Evolutionary Ideas about Dinosaur Diet
Evolutionary paleontologists have adopted the geologic timeline abstraction, which forces them to imagine all sorts of evolutionary stories for how things came about naturally over deep time.
Secular scientists admit that their ideas about the diets of dinosaurs are based primarily on inferences and speculation. Tooth design, inferred jaw mechanics, and general morphology, along with a few cases of what are thought to be preserved stomach contents, are the primary “direct” evidences used.
Grasses were not supposed to have evolved until ten million years after the last dinosaur went extinct 65 million years ago. According to this scenario, no dinosaur ever saw, let alone ate, a single blade of grass. I remember in the last century how artists were carefully watched to ensure no grass ever sprouted in any artistic rendering that included a dinosaur.
However, scientists in this century have discovered the remains of various kinds of grasses in droppings (coprolite). It does seem that, if the coprolite can be determined to be from a dinosaur, and the grass remains are valid inside the coprolite, then the evidence is that the timeline has been shown to be wrong once more.
Besides these, the depositional environments in which dinosaurs are found have often been used to form dinosaur diet speculations. Of course, creationists would discount depositional environments as being good indicators of dino diets since the flood would likely have moved the dino bones for long distances and mixed ecological surroundings to a great degree. In fact, Ryan and Vickaryous do conclude that “all speculations about dinosaur diets should be taken with caution.”
Another evolutionary assumption has been that flowering plants did not evolve until 135 million years ago. This idea has also been thrown out the window since fossil pollen grains have been found in rocks much deeper down in the rock record than the dinosaur layers.
According to the evolutionary timeline, these pollen grains were in rocks 240 million years old.

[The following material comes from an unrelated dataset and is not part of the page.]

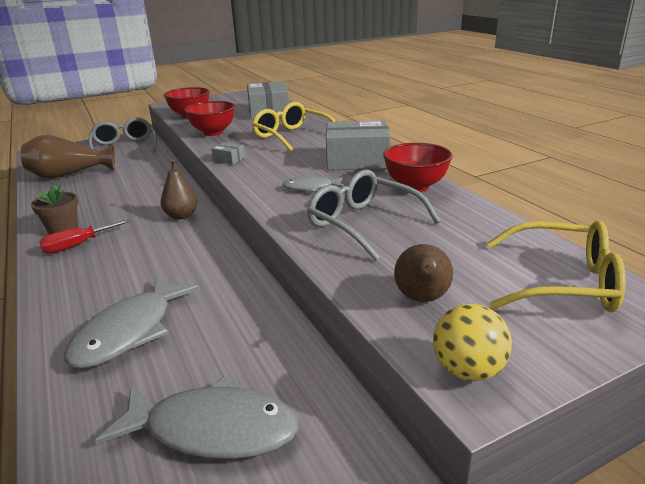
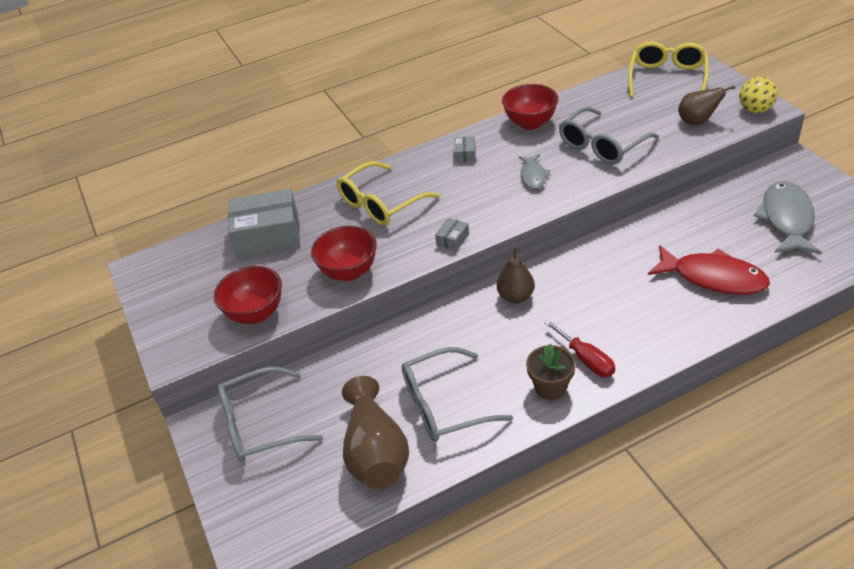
camera: 85 degrees left, 15 degrees up
grey fish [64,275,200,369] -> red fish [648,245,770,295]
grey box [326,121,391,170] -> grey box [454,136,476,163], size x0.42
none -> grey glasses [401,347,513,442]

This is not a problem for the creationist using the biblical presupposition that most, if not all, of the sediments of the rock record are a result of the global flood some 4500 years ago. But it is a 100 million year conundrum for the evolutionist.

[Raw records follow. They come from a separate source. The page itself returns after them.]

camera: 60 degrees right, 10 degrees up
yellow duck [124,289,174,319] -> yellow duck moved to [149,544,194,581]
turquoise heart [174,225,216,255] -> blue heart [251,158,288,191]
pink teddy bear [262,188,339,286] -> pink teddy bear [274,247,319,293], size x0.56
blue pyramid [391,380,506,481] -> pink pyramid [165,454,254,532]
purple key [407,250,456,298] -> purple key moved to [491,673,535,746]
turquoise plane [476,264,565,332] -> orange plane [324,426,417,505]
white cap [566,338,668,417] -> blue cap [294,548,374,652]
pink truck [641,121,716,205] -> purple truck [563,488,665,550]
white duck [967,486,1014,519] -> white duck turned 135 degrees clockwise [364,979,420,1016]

Morphing with the Times or Standing Firm?
The theories of evolution are totally elastic concepts, and we can be sure that eventually, they will be modified one way or another to accept these new findings. Thankfully, for the Christian, God’s Word does not change, and we are not continually bombarded with conflicting scientific evidences that cause us to remake the doctrines that support our worldview.
- Catchpoole, David, Creation 29(21): 22-23, March 2007.
- Ryan, M.S. & Vickaryous, M.K., “Diet,” Encyclopedia of Dinosaurs, 1997, p. 169-173.
- Thomas, Brian and Clarey, Tim, “Pollen Fossils Warp Evolutionary Time,” Acts & Facts, November 27, 2013.